Where the string "front" appears in a line of the material below, copy that line.

BEGIN

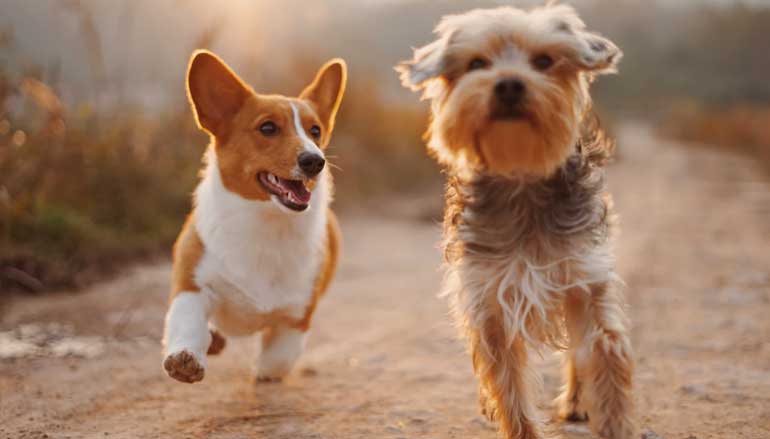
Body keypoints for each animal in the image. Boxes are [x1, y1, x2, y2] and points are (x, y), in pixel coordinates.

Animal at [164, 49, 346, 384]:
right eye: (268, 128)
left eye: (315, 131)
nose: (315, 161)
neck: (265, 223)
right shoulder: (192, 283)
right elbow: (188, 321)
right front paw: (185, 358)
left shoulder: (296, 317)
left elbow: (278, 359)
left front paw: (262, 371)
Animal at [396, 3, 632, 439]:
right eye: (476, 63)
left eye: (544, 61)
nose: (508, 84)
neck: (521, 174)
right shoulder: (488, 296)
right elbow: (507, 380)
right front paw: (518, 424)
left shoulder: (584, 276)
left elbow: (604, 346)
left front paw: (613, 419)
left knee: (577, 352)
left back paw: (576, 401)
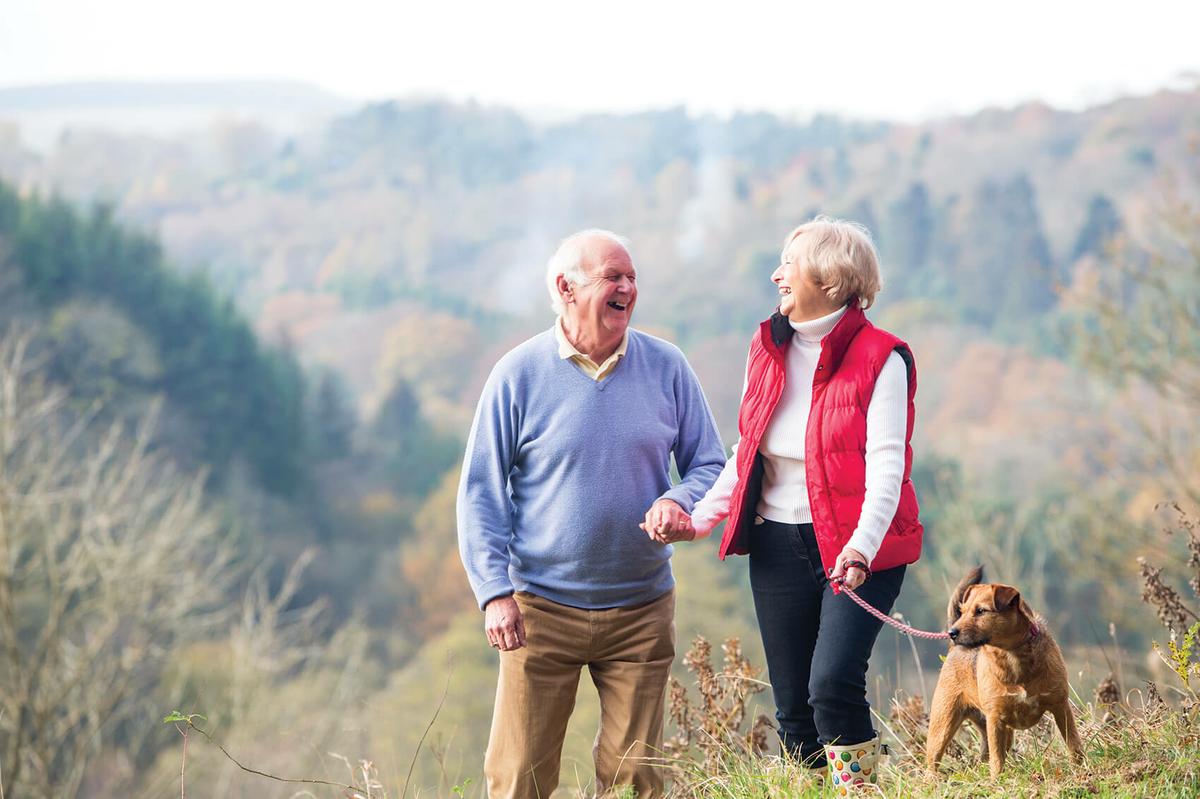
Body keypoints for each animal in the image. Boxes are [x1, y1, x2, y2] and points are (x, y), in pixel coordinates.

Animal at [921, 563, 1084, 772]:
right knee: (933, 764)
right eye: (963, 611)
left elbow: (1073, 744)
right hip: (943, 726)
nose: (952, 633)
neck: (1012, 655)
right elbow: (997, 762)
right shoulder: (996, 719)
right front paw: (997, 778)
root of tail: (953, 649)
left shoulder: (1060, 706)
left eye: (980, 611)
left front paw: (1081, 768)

END

*ANSWER BOX*
right front paw: (185, 358)
left front paw: (262, 371)
right front paw: (518, 424)
left front paw: (613, 419)
right front paw: (997, 778)
left front paw: (1081, 768)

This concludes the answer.